Competitiveness among schools is a good idea, Elsass said, adding that communities should decide what's taught in local school systems.
"And kids are more inclined to learn when their parents are involved in their schooling," he said. "But the less federal involvement, the better."
Elsass said while his top priority would be the complete repeal of the federal health care bill, his second priority would be to have legislation enacted that would limit the House of Representatives to considering one piece of proposed legislation at a time.
"I realize this is a two-year job," he said. "Others come with a laundry list of things they plan to accomplish, but most of those would take 10 to 15 years. I'm looking at two years and then maybe someone will come along I can believe in and support to take over the position."
"My top issue is to get government to sit back and stop interfering with private business," said Constitution Party candidate Richard E. Cadle. "I think Ohio businesses know how best to run their own companies."
Cadle said he's met a lot of under-employed college graduates in the district.
"Many are barely treading water," he said. "They've invested in college and planned careers to care for their families, but now they're working at (fast food establishments)."
The government has to become pro-business, Cadle said, adding that small businesses create needed jobs.
"Some people are retiring early and others are simply too scared to retire and hold on to their jobs," he said. "It creates a clog in the job market."
The passage of the federal health care bill was upsetting, Cadle said.

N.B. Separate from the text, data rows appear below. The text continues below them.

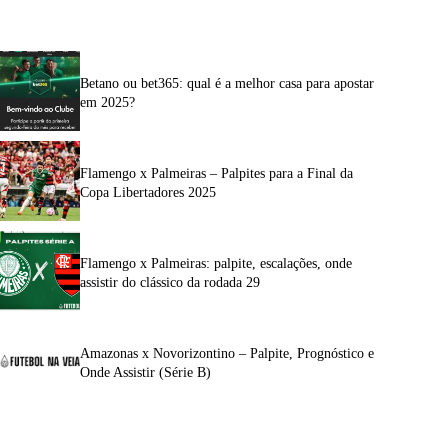
Betano ou bet365: qual é a melhor casa para apostar
em 2025?
Flamengo x Palmeiras – Palpites para a Final da
Copa Libertadores 2025
Flamengo x Palmeiras: palpite, escalações, onde
assistir do clássico da rodada 29
Amazonas x Novorizontino – Palpite, Prognóstico e
Onde Assistir (Série B)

"The whole bill is flawed, and it was rammed through by (House Speaker Nancy) Pelosi and her party line," he said. "You can't force people into buying a product, including health care, but with this bill the IRS will be able to garnish your wages if you don't buy into it."
Cadle said he's chairman of his local committee supporting the Ohio Health Care Freedom Amendment, a proposed state constitutional amendment that would insulate Ohioans from federal health care bill mandates.
"Judge a candidate by what he does, not just by what he says," Cadle said. "People need to stand up and pay attention, and it seems there's a lot more involvement in the political process now. I think people are feeling the tentacles of government reaching out and affecting their lives."
Cadle said the American people should have been given the chance to vote on the federal measure, which might have made it more acceptable.
"If elected, I would fight to repeal the bill, and if it is not repealed I would still fight against every intrusion from government," he said. "I'm for health care reform, but there are much better ways to do it."
As a Constitution Party member, Cadle considers himself a fiscal conservative.
"I'm for smaller government, less taxes and less spending," he said.
A Navy veteran, Cadle said in the service he vowed to preserve, protect and defend the U.S. Constitution.
"And members of Congress are sworn to do the same thing," he said.
Cadle said he hopes to appeal to all sides and parties, but especially to the burgeoning number of independents.
"This is the first time the Constitution and Libertarian parties have been included on the ballot," he said. "I do think the two-party system blocks people's choices.
"I'm not trying to split the ticket in any way, but I'm trying to give people a better choice," Cadle said. "We have to open up the political landscape in Ohio."